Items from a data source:
--- START ---
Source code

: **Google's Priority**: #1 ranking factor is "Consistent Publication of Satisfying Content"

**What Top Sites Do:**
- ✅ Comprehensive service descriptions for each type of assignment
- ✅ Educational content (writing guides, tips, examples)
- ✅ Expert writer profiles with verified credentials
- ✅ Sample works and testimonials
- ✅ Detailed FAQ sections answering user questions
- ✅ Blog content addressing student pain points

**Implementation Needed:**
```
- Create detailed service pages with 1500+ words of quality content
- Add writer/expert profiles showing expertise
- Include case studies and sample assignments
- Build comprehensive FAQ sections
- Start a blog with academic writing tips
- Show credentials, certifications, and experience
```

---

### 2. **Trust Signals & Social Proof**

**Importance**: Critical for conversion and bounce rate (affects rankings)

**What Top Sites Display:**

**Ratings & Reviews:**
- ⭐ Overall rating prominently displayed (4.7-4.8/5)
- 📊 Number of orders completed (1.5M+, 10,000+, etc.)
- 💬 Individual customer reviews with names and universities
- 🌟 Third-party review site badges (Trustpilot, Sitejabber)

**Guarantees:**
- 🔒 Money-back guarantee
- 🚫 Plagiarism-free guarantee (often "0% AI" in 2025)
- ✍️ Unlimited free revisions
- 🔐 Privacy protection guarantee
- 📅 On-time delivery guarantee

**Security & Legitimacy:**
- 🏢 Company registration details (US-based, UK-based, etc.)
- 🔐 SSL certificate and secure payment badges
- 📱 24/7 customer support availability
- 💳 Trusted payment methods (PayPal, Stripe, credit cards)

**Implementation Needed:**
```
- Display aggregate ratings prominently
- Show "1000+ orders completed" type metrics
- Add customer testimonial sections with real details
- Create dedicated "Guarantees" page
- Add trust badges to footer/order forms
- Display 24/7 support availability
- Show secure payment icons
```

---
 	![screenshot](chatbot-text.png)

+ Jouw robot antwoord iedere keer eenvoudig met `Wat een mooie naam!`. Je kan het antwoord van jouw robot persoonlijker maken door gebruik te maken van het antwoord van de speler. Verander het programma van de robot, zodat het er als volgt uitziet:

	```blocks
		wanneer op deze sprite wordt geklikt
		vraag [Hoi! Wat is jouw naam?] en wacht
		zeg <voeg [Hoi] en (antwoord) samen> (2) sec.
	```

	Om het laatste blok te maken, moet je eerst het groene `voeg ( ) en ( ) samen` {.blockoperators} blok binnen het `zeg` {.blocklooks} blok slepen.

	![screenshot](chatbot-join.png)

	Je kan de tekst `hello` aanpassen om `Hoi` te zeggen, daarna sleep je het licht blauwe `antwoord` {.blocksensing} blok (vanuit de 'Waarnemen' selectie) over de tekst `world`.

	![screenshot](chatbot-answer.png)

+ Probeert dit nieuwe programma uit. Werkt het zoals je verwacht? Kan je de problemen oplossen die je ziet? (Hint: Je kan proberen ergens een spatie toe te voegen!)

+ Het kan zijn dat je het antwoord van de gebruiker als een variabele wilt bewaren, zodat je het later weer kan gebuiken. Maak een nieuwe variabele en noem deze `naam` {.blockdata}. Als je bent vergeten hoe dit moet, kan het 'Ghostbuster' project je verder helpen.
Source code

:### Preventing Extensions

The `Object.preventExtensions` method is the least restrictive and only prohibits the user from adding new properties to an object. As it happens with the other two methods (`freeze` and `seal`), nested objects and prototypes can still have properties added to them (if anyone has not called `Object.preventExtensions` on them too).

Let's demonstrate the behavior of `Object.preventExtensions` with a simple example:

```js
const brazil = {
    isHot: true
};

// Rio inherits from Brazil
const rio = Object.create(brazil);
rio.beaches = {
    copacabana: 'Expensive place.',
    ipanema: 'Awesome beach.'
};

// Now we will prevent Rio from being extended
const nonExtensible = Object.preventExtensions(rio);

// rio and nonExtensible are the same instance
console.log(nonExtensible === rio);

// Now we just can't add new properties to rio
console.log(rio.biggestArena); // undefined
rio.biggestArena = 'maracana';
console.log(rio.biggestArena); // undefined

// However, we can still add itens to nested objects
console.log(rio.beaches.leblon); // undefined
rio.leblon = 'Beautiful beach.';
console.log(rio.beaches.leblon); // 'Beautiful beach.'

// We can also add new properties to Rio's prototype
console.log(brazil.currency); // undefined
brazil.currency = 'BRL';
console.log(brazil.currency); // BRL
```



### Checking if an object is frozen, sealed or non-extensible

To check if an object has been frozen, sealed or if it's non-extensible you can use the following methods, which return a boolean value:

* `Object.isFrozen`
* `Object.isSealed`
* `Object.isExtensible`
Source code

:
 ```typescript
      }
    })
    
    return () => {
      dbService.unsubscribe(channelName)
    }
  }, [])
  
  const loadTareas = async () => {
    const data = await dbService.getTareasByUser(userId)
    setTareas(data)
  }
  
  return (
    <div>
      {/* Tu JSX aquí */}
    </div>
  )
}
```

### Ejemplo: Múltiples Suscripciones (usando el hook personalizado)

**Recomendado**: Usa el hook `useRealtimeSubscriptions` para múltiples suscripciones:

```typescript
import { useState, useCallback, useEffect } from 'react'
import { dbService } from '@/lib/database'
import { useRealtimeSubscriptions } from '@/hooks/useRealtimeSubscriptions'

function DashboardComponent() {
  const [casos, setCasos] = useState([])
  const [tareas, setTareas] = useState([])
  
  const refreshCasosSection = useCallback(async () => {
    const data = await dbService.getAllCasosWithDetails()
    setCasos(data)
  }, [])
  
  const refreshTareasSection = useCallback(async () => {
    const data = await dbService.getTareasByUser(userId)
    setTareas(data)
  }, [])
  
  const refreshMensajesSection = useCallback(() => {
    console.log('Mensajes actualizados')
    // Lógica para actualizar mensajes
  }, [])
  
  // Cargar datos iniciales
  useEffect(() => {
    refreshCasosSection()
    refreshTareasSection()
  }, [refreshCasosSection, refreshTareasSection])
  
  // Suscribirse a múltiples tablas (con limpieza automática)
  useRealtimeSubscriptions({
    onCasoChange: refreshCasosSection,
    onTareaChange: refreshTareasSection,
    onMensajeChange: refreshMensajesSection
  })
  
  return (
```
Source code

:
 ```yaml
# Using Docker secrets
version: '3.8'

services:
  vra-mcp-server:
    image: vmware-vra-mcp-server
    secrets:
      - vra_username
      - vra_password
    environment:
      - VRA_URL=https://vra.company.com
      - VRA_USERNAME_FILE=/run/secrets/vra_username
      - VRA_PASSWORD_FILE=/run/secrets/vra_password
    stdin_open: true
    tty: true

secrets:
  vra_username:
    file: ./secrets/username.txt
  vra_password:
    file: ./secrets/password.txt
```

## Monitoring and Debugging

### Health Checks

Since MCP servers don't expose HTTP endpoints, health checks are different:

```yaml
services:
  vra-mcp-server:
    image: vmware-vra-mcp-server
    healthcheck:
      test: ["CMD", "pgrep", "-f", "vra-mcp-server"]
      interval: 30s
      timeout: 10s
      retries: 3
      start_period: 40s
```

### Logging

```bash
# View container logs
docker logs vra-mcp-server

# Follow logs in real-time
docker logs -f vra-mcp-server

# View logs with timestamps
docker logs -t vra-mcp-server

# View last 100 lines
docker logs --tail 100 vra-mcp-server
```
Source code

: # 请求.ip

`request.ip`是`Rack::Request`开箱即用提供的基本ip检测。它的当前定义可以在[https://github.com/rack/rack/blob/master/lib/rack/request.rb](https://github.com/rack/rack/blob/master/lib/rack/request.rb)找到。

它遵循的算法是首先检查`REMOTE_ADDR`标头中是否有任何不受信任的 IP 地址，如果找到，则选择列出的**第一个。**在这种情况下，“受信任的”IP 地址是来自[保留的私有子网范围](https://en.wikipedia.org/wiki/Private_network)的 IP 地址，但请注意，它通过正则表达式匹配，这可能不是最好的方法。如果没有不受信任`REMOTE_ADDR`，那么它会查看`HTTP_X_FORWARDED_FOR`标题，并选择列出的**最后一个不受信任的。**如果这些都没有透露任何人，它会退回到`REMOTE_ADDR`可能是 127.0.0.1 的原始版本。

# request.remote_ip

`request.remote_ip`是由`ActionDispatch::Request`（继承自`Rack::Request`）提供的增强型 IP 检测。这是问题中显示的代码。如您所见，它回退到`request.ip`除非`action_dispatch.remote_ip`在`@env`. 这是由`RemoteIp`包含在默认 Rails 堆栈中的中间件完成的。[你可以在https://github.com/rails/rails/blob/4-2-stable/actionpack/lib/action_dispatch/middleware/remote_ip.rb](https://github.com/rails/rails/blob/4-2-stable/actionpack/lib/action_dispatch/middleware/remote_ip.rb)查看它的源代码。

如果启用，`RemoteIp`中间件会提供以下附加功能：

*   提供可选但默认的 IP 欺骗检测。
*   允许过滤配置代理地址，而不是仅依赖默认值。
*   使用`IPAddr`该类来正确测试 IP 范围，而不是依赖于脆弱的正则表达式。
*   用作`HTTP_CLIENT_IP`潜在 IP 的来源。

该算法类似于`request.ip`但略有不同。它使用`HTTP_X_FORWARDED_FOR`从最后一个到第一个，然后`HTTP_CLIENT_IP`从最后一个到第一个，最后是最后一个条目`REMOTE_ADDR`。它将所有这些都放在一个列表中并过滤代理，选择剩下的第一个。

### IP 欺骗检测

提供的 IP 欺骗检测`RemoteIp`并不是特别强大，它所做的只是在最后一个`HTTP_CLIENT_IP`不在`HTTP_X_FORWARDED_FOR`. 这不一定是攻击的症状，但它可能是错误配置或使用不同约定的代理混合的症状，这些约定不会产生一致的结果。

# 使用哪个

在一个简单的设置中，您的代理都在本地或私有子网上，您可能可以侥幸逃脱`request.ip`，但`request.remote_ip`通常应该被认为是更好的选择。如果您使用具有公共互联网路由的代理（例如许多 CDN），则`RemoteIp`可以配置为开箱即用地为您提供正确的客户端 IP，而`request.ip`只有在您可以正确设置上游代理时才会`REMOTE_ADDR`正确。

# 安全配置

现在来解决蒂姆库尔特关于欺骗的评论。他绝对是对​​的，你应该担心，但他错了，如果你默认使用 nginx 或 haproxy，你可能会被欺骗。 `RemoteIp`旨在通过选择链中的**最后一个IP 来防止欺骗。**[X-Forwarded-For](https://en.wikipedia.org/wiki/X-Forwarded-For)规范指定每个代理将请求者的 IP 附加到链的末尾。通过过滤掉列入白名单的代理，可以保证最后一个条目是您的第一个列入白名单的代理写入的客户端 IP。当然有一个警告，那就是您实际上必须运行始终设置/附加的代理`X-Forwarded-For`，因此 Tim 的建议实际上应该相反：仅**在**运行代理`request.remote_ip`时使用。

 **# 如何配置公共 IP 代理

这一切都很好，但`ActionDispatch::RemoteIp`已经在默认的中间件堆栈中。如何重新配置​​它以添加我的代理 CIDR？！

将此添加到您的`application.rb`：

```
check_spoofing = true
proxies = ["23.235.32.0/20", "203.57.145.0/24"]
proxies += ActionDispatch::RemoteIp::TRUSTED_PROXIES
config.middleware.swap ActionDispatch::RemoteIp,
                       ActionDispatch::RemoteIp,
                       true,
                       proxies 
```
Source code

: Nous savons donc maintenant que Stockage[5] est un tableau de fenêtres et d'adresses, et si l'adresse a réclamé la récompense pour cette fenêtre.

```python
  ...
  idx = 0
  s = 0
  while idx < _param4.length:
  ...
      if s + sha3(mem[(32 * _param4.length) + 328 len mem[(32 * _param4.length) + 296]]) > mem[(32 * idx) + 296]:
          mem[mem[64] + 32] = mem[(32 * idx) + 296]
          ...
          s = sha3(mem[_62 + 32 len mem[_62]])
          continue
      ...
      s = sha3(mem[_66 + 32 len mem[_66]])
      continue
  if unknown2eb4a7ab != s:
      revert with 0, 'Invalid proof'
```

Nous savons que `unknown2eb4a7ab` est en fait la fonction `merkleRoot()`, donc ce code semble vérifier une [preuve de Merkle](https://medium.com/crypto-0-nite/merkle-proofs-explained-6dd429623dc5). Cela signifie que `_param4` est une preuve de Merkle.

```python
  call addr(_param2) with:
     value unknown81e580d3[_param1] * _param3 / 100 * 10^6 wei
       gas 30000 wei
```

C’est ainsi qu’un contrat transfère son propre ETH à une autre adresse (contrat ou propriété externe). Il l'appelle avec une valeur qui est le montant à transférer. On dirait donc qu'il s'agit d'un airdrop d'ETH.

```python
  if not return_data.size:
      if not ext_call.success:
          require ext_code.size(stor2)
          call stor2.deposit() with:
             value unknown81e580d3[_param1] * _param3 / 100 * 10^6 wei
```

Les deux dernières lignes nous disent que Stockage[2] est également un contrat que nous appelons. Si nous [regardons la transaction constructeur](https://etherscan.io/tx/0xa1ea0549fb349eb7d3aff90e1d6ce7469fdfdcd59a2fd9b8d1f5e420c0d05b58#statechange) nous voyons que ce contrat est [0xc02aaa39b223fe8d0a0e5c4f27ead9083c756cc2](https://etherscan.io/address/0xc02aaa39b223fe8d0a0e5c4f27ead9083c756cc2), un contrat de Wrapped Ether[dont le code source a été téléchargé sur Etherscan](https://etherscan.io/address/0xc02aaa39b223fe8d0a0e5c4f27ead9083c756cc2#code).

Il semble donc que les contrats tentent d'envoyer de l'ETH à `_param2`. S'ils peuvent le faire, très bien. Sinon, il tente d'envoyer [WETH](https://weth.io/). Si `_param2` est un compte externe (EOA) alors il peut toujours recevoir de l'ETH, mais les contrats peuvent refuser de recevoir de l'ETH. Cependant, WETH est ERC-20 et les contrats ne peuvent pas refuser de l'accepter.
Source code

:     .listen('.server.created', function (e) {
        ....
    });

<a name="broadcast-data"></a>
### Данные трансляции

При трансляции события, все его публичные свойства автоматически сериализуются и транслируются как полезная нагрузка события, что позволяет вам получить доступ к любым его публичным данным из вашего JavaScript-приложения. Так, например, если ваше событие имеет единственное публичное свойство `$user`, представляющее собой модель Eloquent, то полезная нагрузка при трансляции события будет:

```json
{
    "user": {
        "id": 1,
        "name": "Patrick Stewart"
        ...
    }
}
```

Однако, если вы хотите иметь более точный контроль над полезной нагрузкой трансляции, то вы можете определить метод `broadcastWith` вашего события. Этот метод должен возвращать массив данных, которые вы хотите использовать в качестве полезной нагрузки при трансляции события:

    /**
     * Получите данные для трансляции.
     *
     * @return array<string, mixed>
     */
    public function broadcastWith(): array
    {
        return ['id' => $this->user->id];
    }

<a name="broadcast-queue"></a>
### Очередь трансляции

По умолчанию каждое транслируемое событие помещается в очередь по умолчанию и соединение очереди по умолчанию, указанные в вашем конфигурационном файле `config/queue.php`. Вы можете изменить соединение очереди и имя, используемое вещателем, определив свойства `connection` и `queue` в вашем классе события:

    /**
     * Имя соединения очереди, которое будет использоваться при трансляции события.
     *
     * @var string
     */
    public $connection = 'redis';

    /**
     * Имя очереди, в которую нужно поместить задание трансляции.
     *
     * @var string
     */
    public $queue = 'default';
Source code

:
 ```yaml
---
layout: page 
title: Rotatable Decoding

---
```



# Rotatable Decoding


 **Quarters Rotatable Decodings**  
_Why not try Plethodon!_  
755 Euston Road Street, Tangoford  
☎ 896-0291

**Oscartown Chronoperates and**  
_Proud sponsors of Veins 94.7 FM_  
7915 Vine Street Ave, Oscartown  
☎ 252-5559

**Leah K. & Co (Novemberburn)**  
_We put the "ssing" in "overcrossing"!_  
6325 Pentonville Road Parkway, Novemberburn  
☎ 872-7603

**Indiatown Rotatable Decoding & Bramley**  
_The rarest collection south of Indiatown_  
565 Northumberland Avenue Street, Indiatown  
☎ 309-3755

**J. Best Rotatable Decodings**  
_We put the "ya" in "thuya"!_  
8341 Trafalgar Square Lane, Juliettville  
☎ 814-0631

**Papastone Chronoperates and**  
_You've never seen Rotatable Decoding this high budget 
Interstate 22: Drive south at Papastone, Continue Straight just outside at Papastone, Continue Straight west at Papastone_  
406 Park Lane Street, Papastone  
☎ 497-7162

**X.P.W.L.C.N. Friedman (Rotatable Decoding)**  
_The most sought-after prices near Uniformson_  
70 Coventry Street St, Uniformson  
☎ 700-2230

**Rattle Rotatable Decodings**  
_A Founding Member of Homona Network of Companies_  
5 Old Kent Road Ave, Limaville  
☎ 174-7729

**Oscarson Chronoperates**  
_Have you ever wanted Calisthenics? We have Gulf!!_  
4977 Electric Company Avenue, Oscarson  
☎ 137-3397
--- END ---
Here the job is to transcribe the lines from the first line of the data through the line containing "- 📊 Number of", inclusive, exactly and with nothing else.

RESULT:
Source code

: **Google's Priority**: #1 ranking factor is "Consistent Publication of Satisfying Content"

**What Top Sites Do:**
- ✅ Comprehensive service descriptions for each type of assignment
- ✅ Educational content (writing guides, tips, examples)
- ✅ Expert writer profiles with verified credentials
- ✅ Sample works and testimonials
- ✅ Detailed FAQ sections answering user questions
- ✅ Blog content addressing student pain points

**Implementation Needed:**
```
- Create detailed service pages with 1500+ words of quality content
- Add writer/expert profiles showing expertise
- Include case studies and sample assignments
- Build comprehensive FAQ sections
- Start a blog with academic writing tips
- Show credentials, certifications, and experience
```

---

### 2. **Trust Signals & Social Proof**

**Importance**: Critical for conversion and bounce rate (affects rankings)

**What Top Sites Display:**

**Ratings & Reviews:**
- ⭐ Overall rating prominently displayed (4.7-4.8/5)
- 📊 Number of orders completed (1.5M+, 10,000+, etc.)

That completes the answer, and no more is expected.